Eugene Gordon, Journalist, and Writer born

Eugene Gordon

*Eugene Gordon was born on this date in 1891. He was a Black journalist, editor, fiction writer, and social activist.

Born in Oviedo, Florida, he was raised in New Orleans and lived through the Robert Charles riots. He attended Howard University and then Boston University, studying English and journalism. 1916, Gordon married Edythe Mae Chapman, a short story writer and poet. They separated in 1932 and divorced in 1942. His second wife, June Croll, was a noted labor organizer; they had a son.

On leaving school, Gordon served in World War I in Europe. After the war, he became a staff writer for the Boston Daily Post and an assistant feature writer in 1919. During the 1920s, he began publishing fiction and nonfiction in periodicals like American MercuryScribner's MagazineThe Nation, and Plain Talk, as well as in the Annals of the American Academy of Political and Social Science. His fiction ranged from stories about African American life to a war story set in France. His short story "Game" won first prize in Opportunity magazine's 1927 literary contest.

1925, Gordon organized a black academic group, the Saturday Evening Quill Club. Its founding members included fellow writers Helene Johnson and Dorothy West, and Gordon served as its president. Out of this grew an annual literary magazine, Saturday Evening Quill, which Gordon edited during its brief existence from 1928 to 1930. Gordon joined the American Communist Party in 1931 and co-founded the Boston John Reed Club, becoming the first editor of the club magazine Leftward. He moved to the Soviet Union for a year (1937–38) and became a reporter for the Moscow Daily News.

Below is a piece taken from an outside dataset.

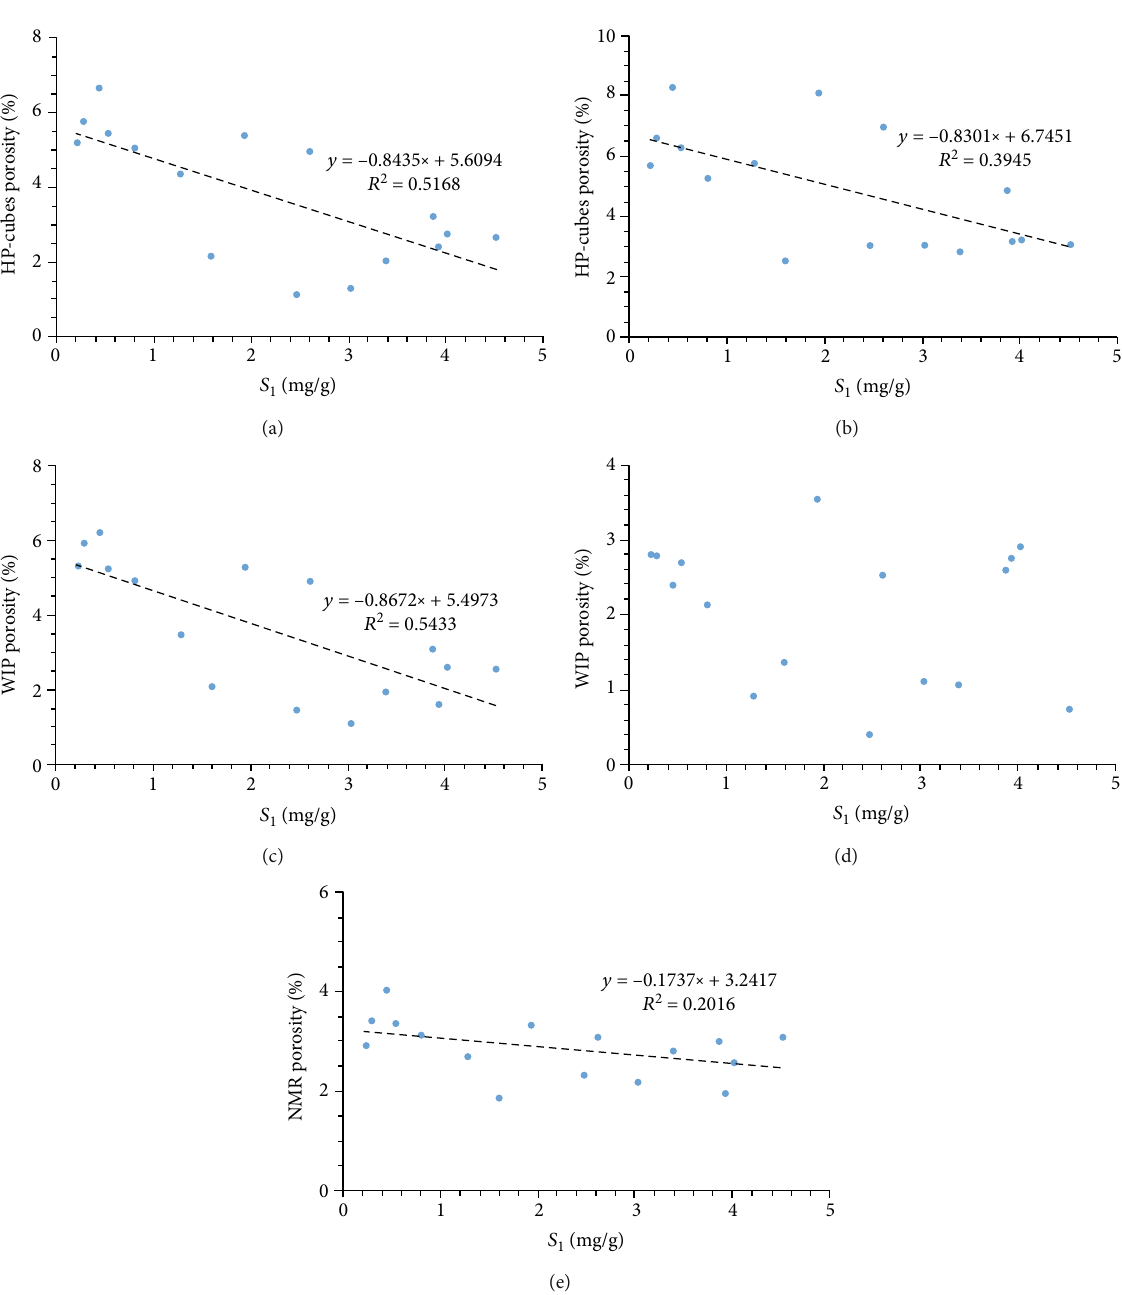
and porosities from di ff erent 1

On his return to the United States, Gordon became a contributing editor, writer, and reporter for the leftist Daily Worker (1938–1946). Gordon's nonfiction writing about social issues increased after he became a communist. Throughout the 1930s and 1940s, he wrote about such topics as black labor, the rape of black women, the limits faced by black writers in an oppressive culture, and African Americans' relationship to political radicalism; this last essay appeared in Nancy Cunard's 1933 book Negro: An Anthology.

By the 1950s, Gordon had joined the radical leftist weekly National Guardian staff, for which he reported on the 1955 Bandung Conference in Indonesia, which was an essential step in developing the Non-Aligned Movement. In the late 1950s, he wrote a column for the black press that lasted about two years, "Another Side of the Story." He wrote primarily on subjects related to racial discrimination and social justice. He published some fiction under pseudonyms, using Egor Don (which combines his first initial and last name) and (more rarely) Clark Hall and Frank Lynn. 

Gordon effectively retired from public life in the 1960s and turned his energies to watercolor painting. When Gordon died on March 18, 1974, Henry Winston—then the chairman of the American Communist Party—praised him as "a dedicated partisan in the fight on many fronts for Democracy and Socialism."  A more recent commentator assesses Gordon as a "hard-working if uninspired" journalist of admirable dedication. His papers, including correspondence and various unpublished writings, are held by the New York Public Library.